Thermo Fisher has also been actively focusing on CDx market opportunities. In 2017, the company received FDA approval for its OncomineDx Target Test. This NGS-based multiplex CDx test simultaneously evaluates patient tumor samples for biomarkers associated with targeted therapies for non-small cell lung cancer (NSCLC). The test was the first NGS-based IVD for NSCLC and was developed in partnership with Pfizer and Novartis. Results on three genes included enable the identification of patients eligible for treatment with combined therapy of Tafinlar and Mekinist, XALKORI, or IRESSA. The test panel currently covers 46 cancer-driver gene variants evaluation. The company is expanding the clinical utility of the test by partnering with more pharmaceutical companies. For instance, Thermo Fisher signed agreements with Daiichi Sankyo and Takeda Pharmaceuticals in May 2018.
In February 2021, Qiagen and Inovio Pharmaceuticals announced an extension of their partnership with a new master collaboration agreement to develop liquid biopsy-based companion diagnostic products based on NGS to complement Inovio’s therapies; for use on Illumina NextSeq 550 Dx.
In general, CDx is a major focus in the clinical NGS market segment. Between 2014 and 2018, 26 significant CDx products were approved by FDA. Roche received the maximum number of product approvals during this period, based on its FoundationOneCDx and Ventana ALK (D5F3) CDx Assays. Agilent Technologies, Inc. registered the second-highest number of product launches in the past four years, primarily through its Dako range of CDx products.

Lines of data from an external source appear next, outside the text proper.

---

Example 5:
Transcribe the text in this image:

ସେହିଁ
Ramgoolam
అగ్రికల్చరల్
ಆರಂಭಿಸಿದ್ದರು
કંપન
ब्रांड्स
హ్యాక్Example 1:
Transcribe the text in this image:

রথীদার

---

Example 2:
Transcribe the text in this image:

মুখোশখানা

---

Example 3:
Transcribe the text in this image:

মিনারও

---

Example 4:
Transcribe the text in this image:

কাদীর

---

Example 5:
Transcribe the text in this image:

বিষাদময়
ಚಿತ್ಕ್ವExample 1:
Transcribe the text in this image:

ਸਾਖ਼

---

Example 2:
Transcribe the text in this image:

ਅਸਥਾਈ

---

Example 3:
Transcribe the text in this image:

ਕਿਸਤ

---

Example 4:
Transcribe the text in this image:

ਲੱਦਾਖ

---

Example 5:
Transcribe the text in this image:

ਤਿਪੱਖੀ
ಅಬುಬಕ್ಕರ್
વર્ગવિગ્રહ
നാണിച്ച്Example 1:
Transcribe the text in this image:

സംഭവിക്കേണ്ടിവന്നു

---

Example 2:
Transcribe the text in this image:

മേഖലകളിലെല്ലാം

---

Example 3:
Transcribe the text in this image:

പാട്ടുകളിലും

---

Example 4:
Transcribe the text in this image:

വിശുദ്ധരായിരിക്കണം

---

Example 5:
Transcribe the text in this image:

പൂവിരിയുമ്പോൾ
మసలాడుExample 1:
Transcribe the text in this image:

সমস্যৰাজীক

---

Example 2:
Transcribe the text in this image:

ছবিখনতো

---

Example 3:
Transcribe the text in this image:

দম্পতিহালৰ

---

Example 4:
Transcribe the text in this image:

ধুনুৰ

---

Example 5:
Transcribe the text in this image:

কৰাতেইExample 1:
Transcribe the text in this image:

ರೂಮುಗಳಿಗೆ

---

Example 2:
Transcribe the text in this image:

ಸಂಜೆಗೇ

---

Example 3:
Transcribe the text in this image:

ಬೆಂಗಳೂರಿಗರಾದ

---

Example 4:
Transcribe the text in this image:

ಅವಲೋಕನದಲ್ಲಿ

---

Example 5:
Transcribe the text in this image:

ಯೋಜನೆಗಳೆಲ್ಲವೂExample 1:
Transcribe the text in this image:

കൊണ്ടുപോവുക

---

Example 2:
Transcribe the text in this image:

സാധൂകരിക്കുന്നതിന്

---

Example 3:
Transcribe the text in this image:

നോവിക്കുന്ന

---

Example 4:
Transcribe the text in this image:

Nine of the 26 CDx approvals between 2014 and 2018 were for NSCLC. Considering the growing lung cancer incidences worldwide, which is estimated to be over 2.2 million in 2018, the demand for lung cancer diagnostics and drugs can be expected to rise in future. The reimbursement landscape for these tests also looks better. In April 2018, The Centers for Medicare & Medicaid Services have announced that NGS–based CDx will be covered for beneficiaries with advanced cancer. Both these factors, in addition to the major collaborations focused on NGS in the global CDx markets, are expected to drive the market for NGS-based cancer diagnostics.
The number of players in the CDx segment is expected to increase in the coming years. In the United States, CLIA allows manufacturers to skip the FDA-approval process, by proving the effectiveness of a new CDx product to be similar to an already FDA-approved CDx product. This process allows several manufacturers to commercialize their products. However, there are several measures that are being currently undertaken by the FDA to curb this, which would consequently lead to a decrease in the number of players in the overall market owing to pricing pressure. Regulatory bodies in other markets such as the EMA (Europe), CFDA (China), and MHLW & PMA (Japan), have also been aligning their regulatory processes with that of the FDA, to unify the overall regulatory process for CDx. In Europe, there is higher availability of CE- marked clinical sequencing kits. In the Chinese market, it is mandatory that all clinical sequencing services be performed using CFDA-approved sequencing kits and systems.